==== Available data

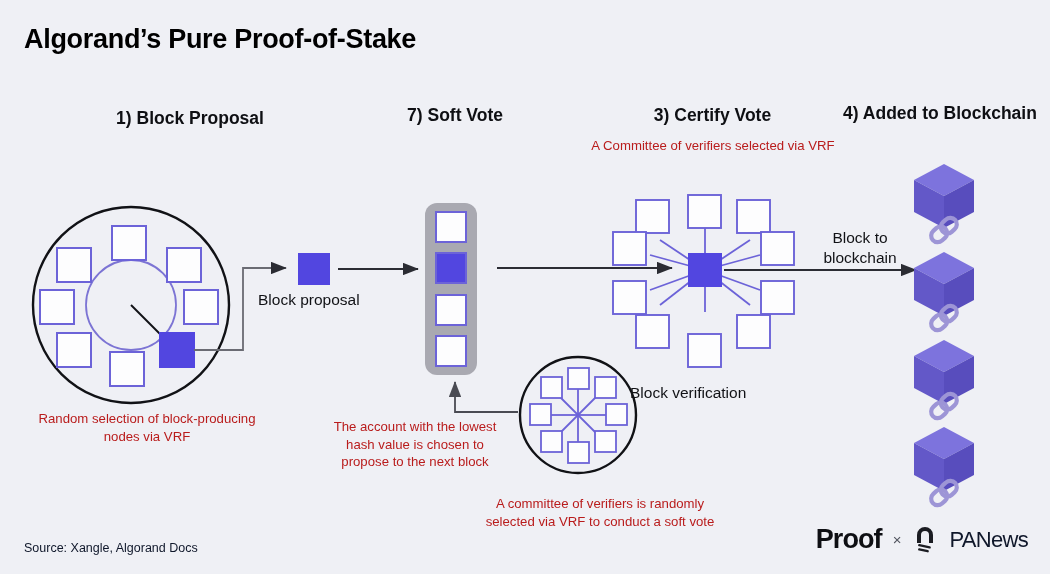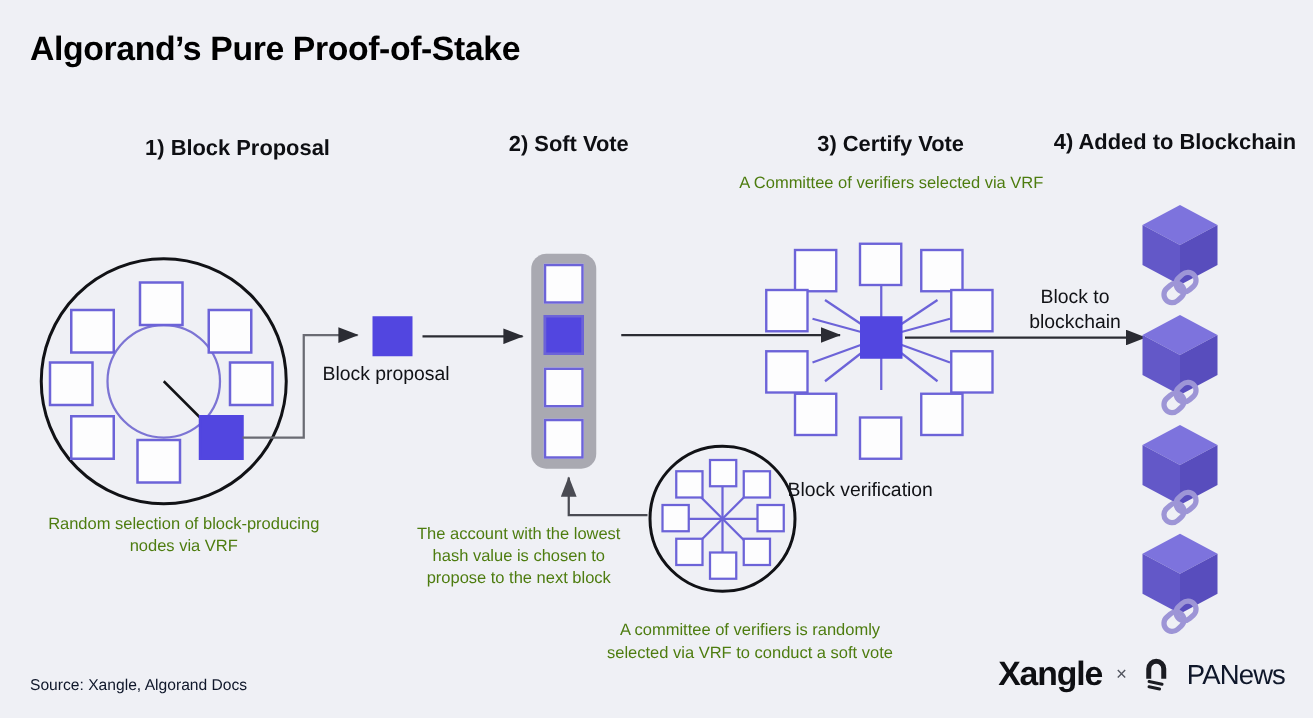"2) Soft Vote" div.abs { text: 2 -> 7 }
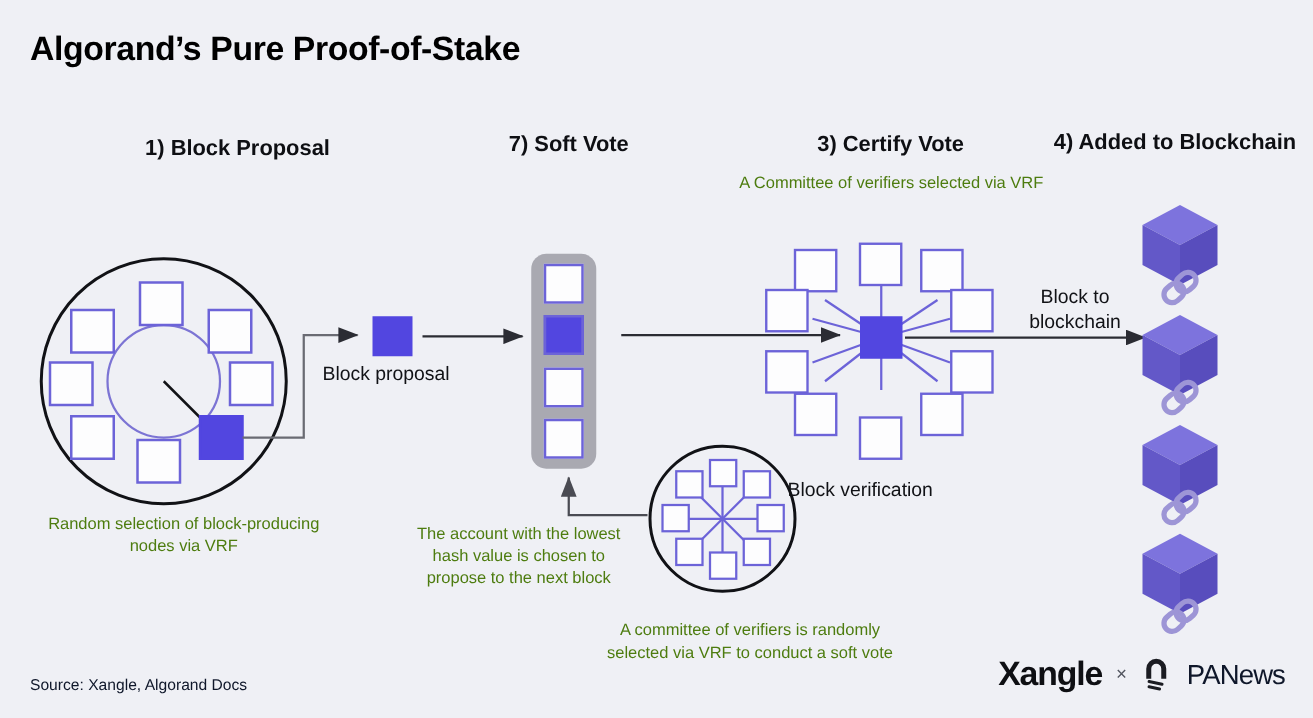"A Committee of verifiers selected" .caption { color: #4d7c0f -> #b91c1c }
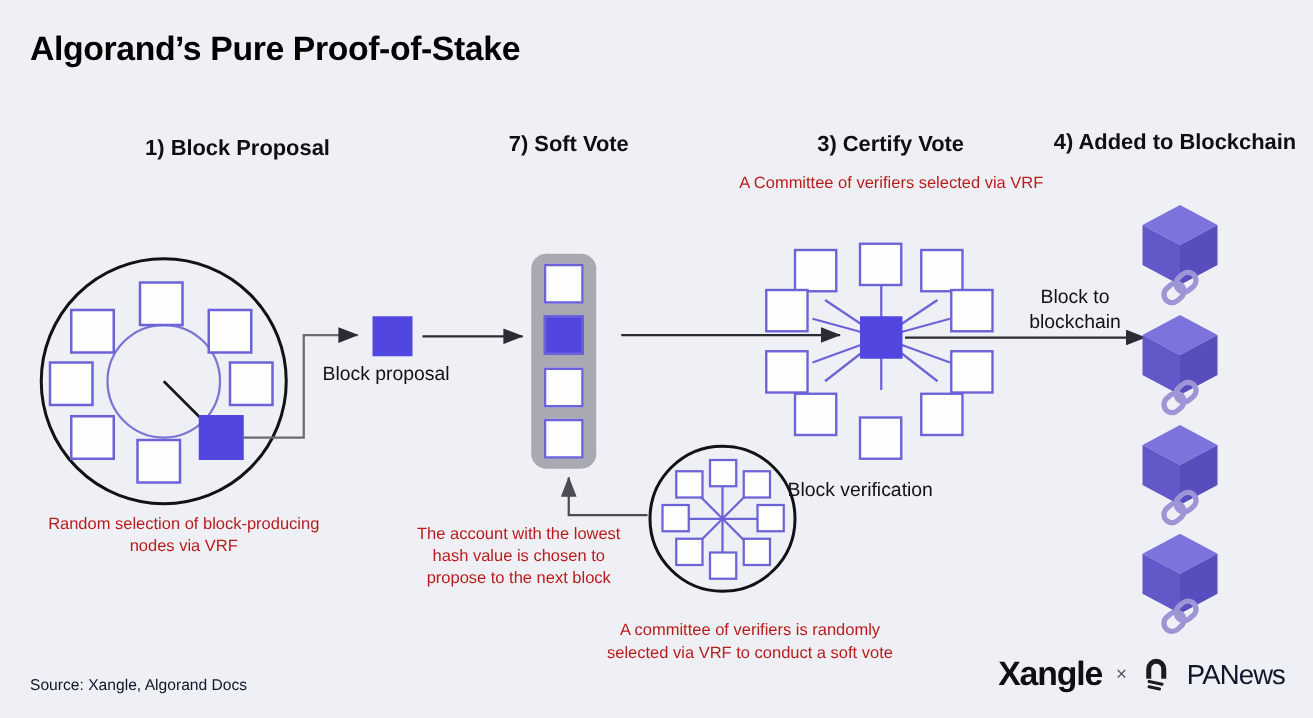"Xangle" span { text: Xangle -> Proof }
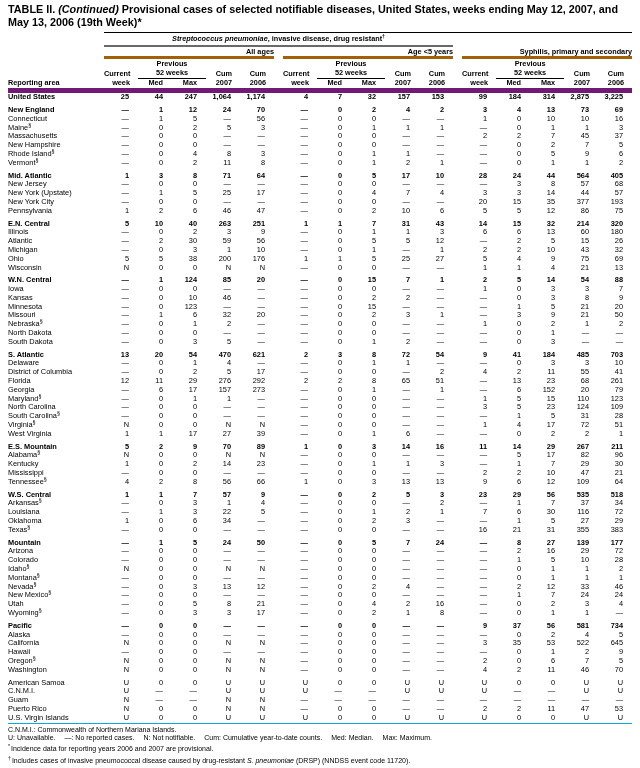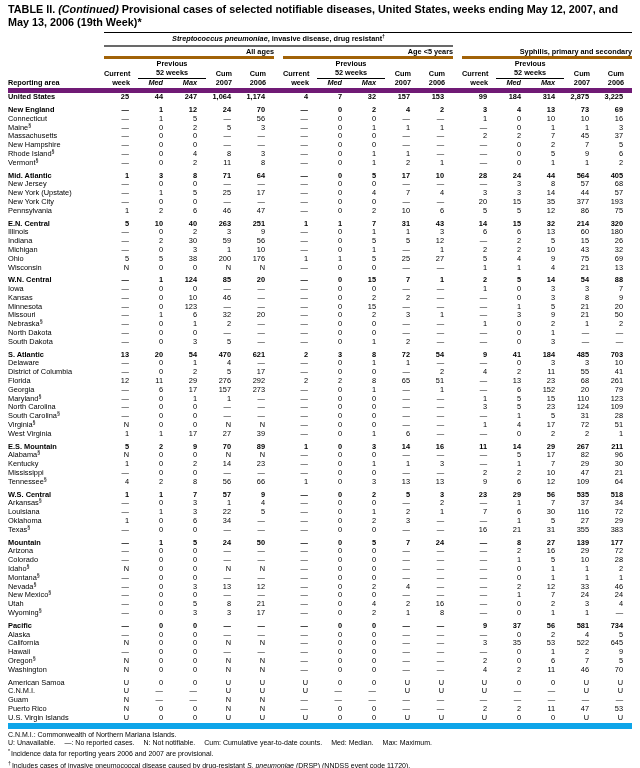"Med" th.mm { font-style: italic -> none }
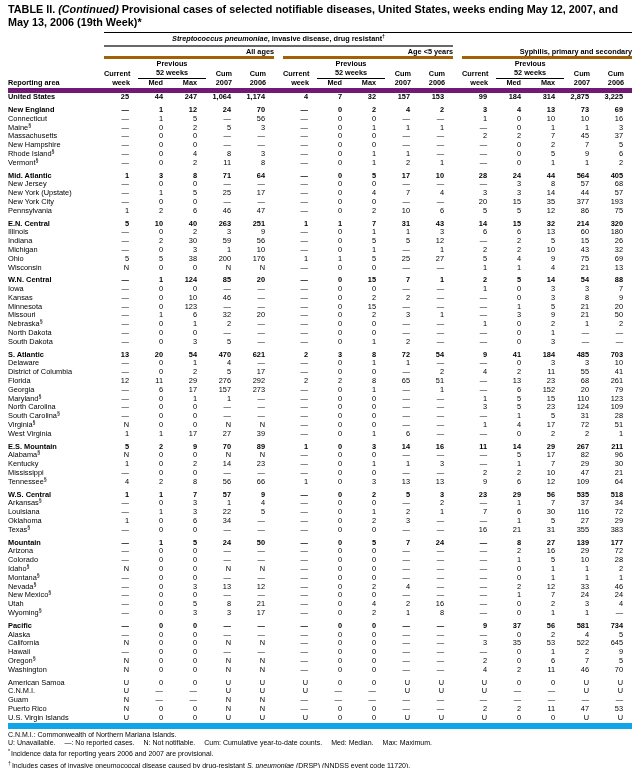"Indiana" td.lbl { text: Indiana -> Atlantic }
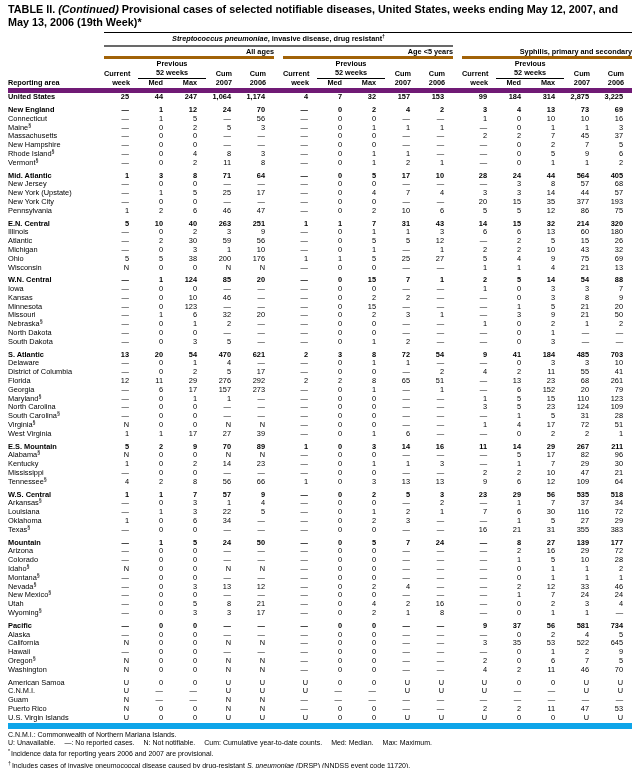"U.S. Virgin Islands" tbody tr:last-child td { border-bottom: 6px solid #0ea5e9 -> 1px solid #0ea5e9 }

========

• **Your goal**:
Although the records contain pictures, print only the rest, exactly as written.

• **Answer for this exercise**:
"2) Soft Vote" div.abs { text: 2 -> 7 }
"A Committee of verifiers selected" .caption { color: #4d7c0f -> #b91c1c }
"Xangle" span { text: Xangle -> Proof }
"Med" th.mm { font-style: italic -> none }
"Indiana" td.lbl { text: Indiana -> Atlantic }
"U.S. Virgin Islands" tbody tr:last-child td { border-bottom: 6px solid #0ea5e9 -> 1px solid #0ea5e9 }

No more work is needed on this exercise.